(Beginning of Passage)

TYLER, Texas (KETK) – 67 cases of West Nile virus have been reported to Texas Health and Human Services so far in 2023.
Three cases have been reported in the following East Texas counties: Smith, Bowie and Franklin counties.
Within the past month, Smith County had the most recent positive case.
“About 80 percent are going to be asymptomatic, roughly 20 percent, most of the remaining will develop a West Nile fever. A small percentage of individuals can develop the neuroinvasive which can be quite severe,” said Dr. Brent Moore, the Texas Regional Zoonosis Control Veterinarian with the Texas Department of State and Health Services, Region 4/5 N.
CEO of Innovative Pest Control in Tyler, Tony Santangelo said their mosquito season has extended for almost two months because of summer like temperatures.
“We’ll start in April and then go through September, but we’ve been working all October this year, doing mosquitoes. We had a call yesterday for mosquitoes,” said Tony Santangelo, Innovative Pest Control.

(End of Passage)
(Beginning of Data to examine)

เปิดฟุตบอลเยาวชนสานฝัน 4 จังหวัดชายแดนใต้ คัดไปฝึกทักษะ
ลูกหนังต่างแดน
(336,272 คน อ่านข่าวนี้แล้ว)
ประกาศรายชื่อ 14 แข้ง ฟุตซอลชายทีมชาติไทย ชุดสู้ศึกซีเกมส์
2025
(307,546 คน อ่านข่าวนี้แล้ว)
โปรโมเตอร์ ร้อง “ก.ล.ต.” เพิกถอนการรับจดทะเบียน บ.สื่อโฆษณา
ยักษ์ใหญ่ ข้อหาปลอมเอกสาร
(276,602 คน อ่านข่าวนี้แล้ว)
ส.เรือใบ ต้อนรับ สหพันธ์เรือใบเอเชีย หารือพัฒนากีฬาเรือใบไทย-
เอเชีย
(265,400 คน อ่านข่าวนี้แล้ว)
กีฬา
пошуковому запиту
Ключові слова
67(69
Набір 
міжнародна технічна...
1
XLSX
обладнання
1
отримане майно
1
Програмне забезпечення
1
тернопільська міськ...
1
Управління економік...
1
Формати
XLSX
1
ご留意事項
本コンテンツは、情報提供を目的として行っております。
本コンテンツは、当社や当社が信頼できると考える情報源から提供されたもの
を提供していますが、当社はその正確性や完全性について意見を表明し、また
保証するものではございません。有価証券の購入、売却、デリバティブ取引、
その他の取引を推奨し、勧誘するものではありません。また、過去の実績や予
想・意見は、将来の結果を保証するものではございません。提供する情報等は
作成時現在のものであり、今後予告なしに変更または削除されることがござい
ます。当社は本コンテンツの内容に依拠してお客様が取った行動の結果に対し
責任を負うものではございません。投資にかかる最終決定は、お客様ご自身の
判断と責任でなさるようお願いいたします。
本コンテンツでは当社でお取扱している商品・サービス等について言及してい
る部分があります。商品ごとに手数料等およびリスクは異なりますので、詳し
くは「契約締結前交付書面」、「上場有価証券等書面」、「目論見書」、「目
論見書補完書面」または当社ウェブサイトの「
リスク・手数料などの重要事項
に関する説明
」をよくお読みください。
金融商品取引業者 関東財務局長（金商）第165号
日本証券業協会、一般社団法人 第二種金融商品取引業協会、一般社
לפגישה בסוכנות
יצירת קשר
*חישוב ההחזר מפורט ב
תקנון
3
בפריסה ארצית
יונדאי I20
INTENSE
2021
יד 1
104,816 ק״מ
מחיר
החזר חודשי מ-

(End of Data to examine)
(Beginning of Data to examine)

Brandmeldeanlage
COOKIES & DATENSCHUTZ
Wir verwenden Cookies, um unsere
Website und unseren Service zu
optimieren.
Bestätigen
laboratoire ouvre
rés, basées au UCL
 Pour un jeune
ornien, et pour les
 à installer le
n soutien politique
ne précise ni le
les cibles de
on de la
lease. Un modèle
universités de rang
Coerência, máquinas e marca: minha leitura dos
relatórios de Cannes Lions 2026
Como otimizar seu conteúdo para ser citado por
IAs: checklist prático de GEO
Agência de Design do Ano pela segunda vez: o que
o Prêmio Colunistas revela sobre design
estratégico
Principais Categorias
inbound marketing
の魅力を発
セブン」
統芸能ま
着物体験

(End of Data to examine)

Activity 1:
For each statement below, state yes or no to whether it agrees with the West Nile virus article, and quote the words of the article that decide it.
(a) Smith County had the most recent positive case within the past month.
(b) Innovative Pest Control normally works on mosquitoes from April through September.
(c) About 20 percent of those infected are expected to be asymptomatic.
Activity 2: In the West Nile virus article, replace "Franklin" with "Rusk" and write out the passage from "TYLER, Texas (KETK)" up to and including "and Franklin counties.".

Exercise result 1:
(a) Yes: "Within the past month, Smith County had the most recent positive case."
(b) Yes: "We’ll start in April and then go through September"
(c) No: "About 80 percent are going to be asymptomatic"

Exercise result 2:
TYLER, Texas (KETK) – 67 cases of West Nile virus have been reported to Texas Health and Human Services so far in 2023.
Three cases have been reported in the following East Texas counties: Smith, Bowie and Rusk counties.